SOSYAL İLETİŞİM ÖLÇEĞİNİN OKUL ÖNCESİ ÇOCUKLARDAKİ GEÇERLİLİK VE GÜVENİRLİLİĞİ

 

            1. Makalenin Künyesi:

            1.1. Makalenin Adı: "Sosyal İletişim Ölçeğinin Okul Öncesi Çocuklardaki Geçerlilik ve Güvenirliliği".

            1.2. Yayımlanan Yer            : Klinik Psikofarmakoloji Bülteni, 2012, 22 (1): 43-50.

            1.3. Makaleyi Hazırlayan: Öner, Pınar; Öner, Özgür; Çöp, Esra; Munir, Kerim.

            1.4. Makalenin Anahtar Kelimeleri: Sosyal İletişim Ölçeği, Otizm Spektrum Bozuklukları, Geçerlik, Güvenirlik.

            2. Makalenin Şekilsel ve Biçimsel İncelemesi:

            Makalede sayfa düzenine önem verilmiştir. Yazılar 10 punto Times New Roman PSMT yazı stili ile yazılmıştır. Yazım, noktalama ve imla kurallarına uyulmuş, anlaşılır, sade bir anlatım dili kullanılmıştır.

            Araştırmacılar makaleye, Otizm Spektrum Bozukluklarının değerlendirilmesinde kullanılan Sosyal İletişim Ölçeğinin (SİÖ) Türkçeye uyarlanarak geçerlik ve güvenirliğinin belirlenmesini amaçlayan nedenlerini açıklayarak giriş yapmıştır.  Makalenin amacı; Otizm Spektrum Bozukluklarının değerlendirilmesinde kullanılan Sosyal İletişim Ölçeğinin (SİÖ) Türkçe'ye uyarlanarak geçerlik ve güvenirliğinin belirlenmesidir.

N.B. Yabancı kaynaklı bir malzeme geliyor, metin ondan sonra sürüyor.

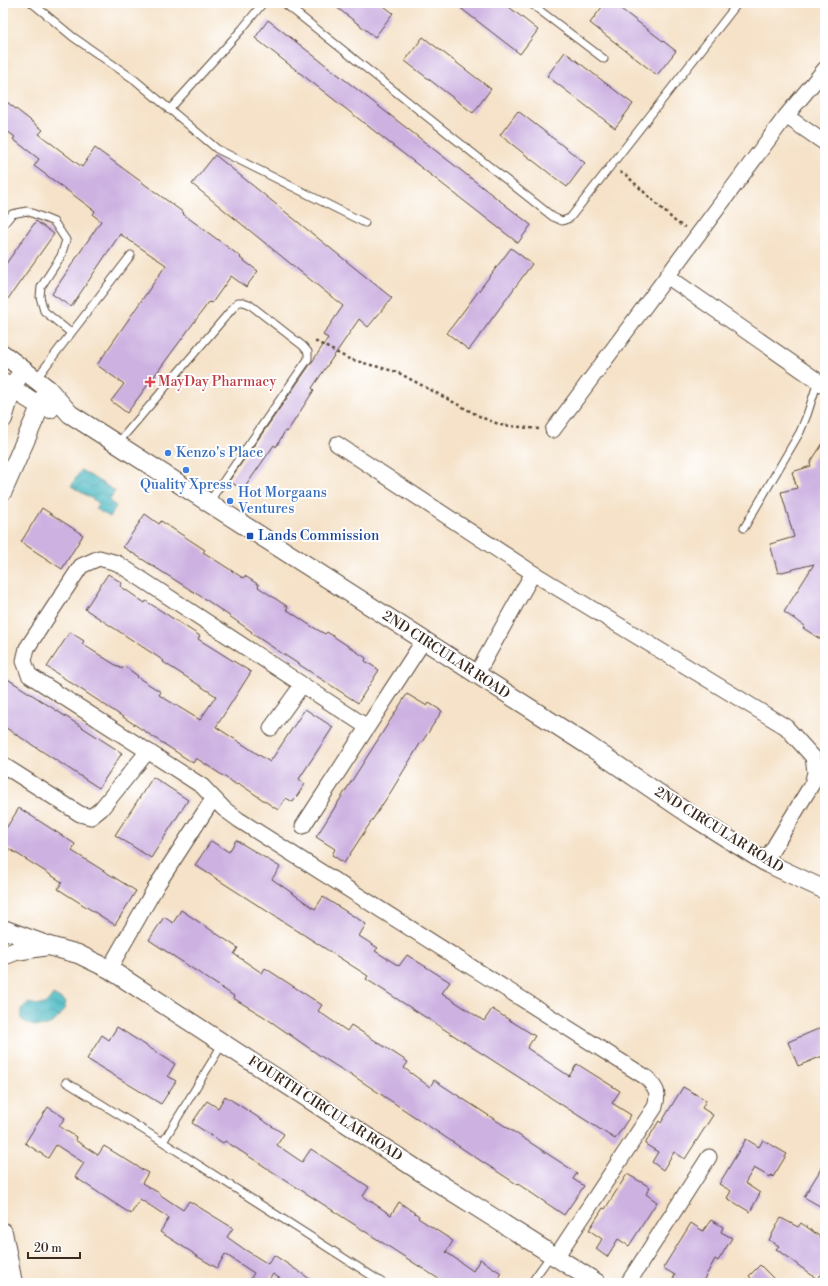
<svg xmlns="http://www.w3.org/2000/svg" width="828" height="1286" viewBox="0 0 828 1286" font-family="'Libre Bodoni',serif">
<style>
.water{fill:url(#water-waves);stroke:#437270}
.building{fill:#ccb1e1}
.lines{fill:none;stroke-linecap:round;stroke-linejoin:round}
.service-casing{stroke:#574638;stroke-width:9}
.minor-casing{stroke:#574638;stroke-width:17}
.tertiary-casing{stroke:#574638;stroke-width:20}
.path{stroke:#574638;stroke-width:2.5;stroke-dasharray:3 3;stroke-linecap:butt}
.service{stroke:#fff;stroke-width:7}
.minor{stroke:#fff;stroke-width:15}
.tertiary{stroke:#fff;stroke-width:18}
.health-dot{fill:#e0444e;stroke:#fff;stroke-width:1.5}
.shop-dot{fill:#3f7fe0;stroke:#fff;stroke-width:1.5}
.transit-dot{fill:#1a4fb4;stroke:#fff;stroke-width:1.5}
.labels{text-anchor:middle;dominant-baseline:central;stroke-width:4;stroke-linejoin:round;paint-order:stroke}
.health-label{font-size:14px;fill:#be3a42;stroke:#fff;text-anchor:start}
.shop-label{font-size:14px;fill:#366cbe;stroke:#fff;text-anchor:start}
.transit-label{font-size:14px;fill:#164399;stroke:#fff;text-anchor:start}
.street-label{font-size:14px;fill:#3b2a1e;stroke:#fff}
</style>
<defs>
<pattern id="water-waves" width="16" height="10" patternUnits="userSpaceOnUse"><rect width="16" height="10" fill="#4bb9c3"/><path d="M0 5q4-4 8 0t8 0" fill="none" stroke="#40979e"/></pattern>
</defs>
<rect width="100%" height="100%" fill="#fff"/>
<filter id="ink" filterUnits="userSpaceOnUse"><feTurbulence type="fractalNoise" baseFrequency=".025" numOctaves="2"/><feDisplacementMap in="SourceGraphic" scale="8" xChannelSelector="R" yChannelSelector="G"/><feConvolveMatrix kernelMatrix="1 2 1 2 8 2 1 2 1" color-interpolation-filters="sRGB"/></filter>
<filter id="wash" filterUnits="userSpaceOnUse"><feTurbulence type="fractalNoise" baseFrequency=".012" numOctaves="4" result="noise"/><feDisplacementMap in="SourceGraphic" scale="16" xChannelSelector="R" yChannelSelector="G"/><feGaussianBlur stdDeviation="0.9" result="paint"/><feColorMatrix in="noise" values="0 0 0 0 0 0 0 0 0 0 0 0 0 0 0 0 0 1.4 0 .05"/><feComposite in="paint" operator="in"/></filter>
<g filter="url(#wash)">
<rect width="100%" height="100%" fill="#f5e2c8"/>
<path class="water" d="M81,470L115,491L109,501L116,506L110,517L96,509L99,503L71,486Z
M53,995L66,1002C64,1019 45,1032 29,1024C26,1023 23,1020 21,1019V1009L28,1003C43,1006 44,1006 53,995Z"/>
<g id="blocks">
<path class="building" d="M331,3H380L393,13L375,37Z
M454,3H504L538,30L520,54Z
M605,3H613L676,51L657,75L590,23Z
M268,20L531,225L518,243L255,38Z
M423,37L491,89L473,113L405,61Z
M565,52L633,104L615,128L547,76Z
M3,99L43,130L39,134L82,167L95,148L184,213L183,214L241,257L240,258L258,271L246,287L231,276L212,303L209,302L127,413L111,401L124,384L97,365L166,265L120,234L71,307L52,294L101,221L93,215L95,211L34,166L39,159L13,139L15,137L3,128Z
M518,111L585,163L567,187L500,135Z
M215,155L392,298L368,327L359,319L312,388L314,390L287,432L285,431L276,447L274,445L243,490L229,481L312,362L328,338L323,335L343,306L192,184Z
M36,221L54,234L3,306V268Z
M511,248L532,264L469,350L447,333Z
M825,440V631L820,639L803,628L805,626L784,612L814,564L778,573L770,544L794,537L781,492L797,488L792,472L811,466L810,463Z
M42,508L83,535L62,569L21,542Z
M145,514L159,524L161,521L205,550L203,552L243,578L245,576L259,585L258,587L288,607L286,609L311,626L325,634L327,632L366,658L365,661L379,670L358,703L251,633L252,632L208,601L123,547Z
M108,574L122,583L120,586L145,603L146,601L200,636L198,639L251,672L216,727L270,762L305,709L333,727L299,779L305,784L293,802L286,798L278,810L238,783L237,785L196,758L193,763L47,667L70,632L84,641L82,644L122,669L124,666L138,676L137,677L161,692L159,695L200,720L216,696L163,662L164,661L85,609Z
M3,676L122,753L99,788L3,726Z
M407,694L427,706L429,703L442,711L422,742H421L392,790L344,863L332,855L335,849L316,837Z
M153,777L188,800L151,858L115,835Z
M19,808L75,844L72,851L136,891L115,925L58,889L62,882L3,845V833Z
M236,840L280,867L272,879L315,909L323,897L366,924L359,936L378,948L375,951L399,966L407,955L450,982L442,993L484,1021L492,1009L535,1036L527,1048L569,1076L577,1064L620,1091L612,1103L631,1115L615,1139L366,979L368,976L195,865L211,841L229,852Z
M181,910L238,948L234,954L262,973L265,968L322,1005L318,1011L347,1031L351,1025L408,1062L404,1068L430,1087L434,1080L577,1173L573,1179L584,1186L564,1215L518,1184V1185L478,1159L349,1073V1074L319,1055L263,1016L233,998L234,996L149,940L164,917L173,923Z
M825,1026V1055L798,1066L788,1042Z
M117,1027L175,1064L168,1076L176,1081L161,1104L87,1059L102,1035L109,1040Z
M683,1087L706,1100L702,1108L713,1115L685,1159L674,1152L663,1170L652,1162L658,1152L645,1144L659,1121L661,1123Z
M225,1096L284,1134L277,1145L302,1162L311,1149L369,1187L363,1196L391,1215L399,1202L419,1216L418,1218L453,1241L446,1252L473,1271L480,1259L501,1273L495,1283H445L225,1141L223,1143L192,1123L207,1101L218,1108Z
M48,1107L65,1118L59,1126L76,1137L75,1140L98,1155L104,1146L148,1173L142,1183L159,1193V1194L183,1210L189,1201L233,1228L227,1237L244,1249L268,1264L274,1255L316,1283H287L273,1274L266,1283H248L254,1273L225,1254L217,1268L193,1254V1253L160,1232L169,1218L140,1199L131,1214L108,1199L75,1177L84,1163L56,1145L48,1158L25,1143Z
M746,1139L759,1147L763,1140L787,1154L773,1177L771,1175L770,1177L754,1168L745,1183L760,1193L750,1212L727,1198L731,1191L719,1184Z
M825,1162V1209L804,1197Z
M627,1174L650,1187L646,1194L657,1202L629,1246L618,1239L607,1257L596,1249L602,1239L589,1230L603,1208L605,1209Z
M781,1218L798,1227L801,1223L825,1240V1267L817,1279L776,1249L779,1246L769,1240Z
M711,1220L723,1227L721,1232L732,1238L718,1261L715,1259L702,1283H671L675,1275L663,1268L691,1223L703,1231Z
M760,1265L778,1283H755L749,1276Z"/>
</g>
</g>
<g filter="url(#ink)">
<use href="#blocks" fill-opacity="0" stroke="#574638" stroke-width="1"/>
<g class="lines">
<defs>
<path id="service" d="M32,3L73,37L135,80L217,149L365,223
M284,3L553,217L562,221L570,218L738,3
M530,3L604,59
M169,110L242,29L263,3
M3,225L12,214L27,211L54,222L66,240L61,256L41,287L40,297L44,311L71,333
M36,379L131,255
M117,444L238,302H243L249,304L303,346L308,352V359L209,502
M744,528L800,432L807,415L818,381
M66,1082L163,1142L383,1283
M163,1142L223,1043
M531,1283L551,1255"/>
<path id="minor" d="M786,116L825,143
M667,276L825,386
M553,430L786,116L825,69
M337,444L533,573L786,727L813,757L815,772L812,784L765,862
M476,675L533,573
M367,727L117,563L99,558L81,566L27,648L24,661L29,675L202,786L224,809L239,820L647,1078C657,1090 659,1091 655,1107L556,1257
M271,728L302,685
M3,765L80,814L91,817L101,809L148,751
M303,826L424,640
M109,969L157,885L213,799
M628,1283L709,1157"/>
<path id="tertiary" d="M3,354L48,389L70,414L117,444L586,744L695,818L765,862L825,890
M3,383L40,406L50,409
M3,419L12,389L17,379
M3,491L48,389
M3,929L49,946L78,954L109,969L418,1170L597,1283
M3,956L16,951L48,946
M3,1232L13,1283"/>
</defs>
<use href="#service" class="service-casing"/>
<use href="#minor" class="minor-casing"/>
<use href="#tertiary" class="tertiary-casing"/>
<path class="path" d="M620,172L627,176L677,223L685,227
M315,342H317L349,359L397,372L483,418L501,425L539,429"/>
<use href="#service" class="service"/>
<use href="#minor" class="minor"/>
<use href="#tertiary" class="tertiary"/>
</g>
</g>
<path class="health-dot" d="M148 376h4v4h4v4h-4v4h-4v-4h-4v-4h4z"/>
<g class="shop-dot">
<circle cx="168" cy="453" r="4"/>
<circle cx="186" cy="470" r="4"/>
<circle cx="230" cy="501" r="4"/>
</g>
<rect class="transit-dot" x="246" y="532" width="8" height="8" rx="2"/>
<g class="labels">
<g class="health-label">
<text x="158" y="382">MayDay Pharmacy</text>
</g>
<g class="shop-label">
<text x="176" y="453">Kenzo's Place</text>
<text x="186" y="485" text-anchor="middle">Quality Xpress</text>
<text x="238" y="493">Hot Morgaans<tspan x="238" dy="16">Ventures</tspan></text>
</g>
<g class="transit-label">
<text x="258" y="536">Lands Commission</text>
</g>
<g class="street-label">
<text transform="translate(446 655) rotate(33)">2ND CIRCULAR ROAD</text>
<text transform="translate(719 830) rotate(32)">2ND CIRCULAR ROAD</text>
<text transform="translate(325 1109) rotate(33)">FOURTH CIRCULAR ROAD</text>
</g>
</g>
<rect width="828" height="1286" fill="none" stroke="#fff" stroke-width="16"/>
<path d="M28 1252v6h52v-6" fill="none" stroke="#3b2a1e" stroke-width="2"/>
<text x="34" y="1252" font-size="12" fill="#3b2a1e" stroke="#ffffff" stroke-width="3" paint-order="stroke">20 m</text>
</svg>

Makalenin sonucu bölümünde; Sosyal İletişim Ölçeğinin (SİÖ) Türkçeye uyarlanmasının Türkiye'de yapılacak çalışmalara ve araştırmacılara önemli katkılar sağlayacağı öngörülmüştür. Makalenin tamamlanmasında toplam yirmi sekiz kaynaktan yararlanılmıştır.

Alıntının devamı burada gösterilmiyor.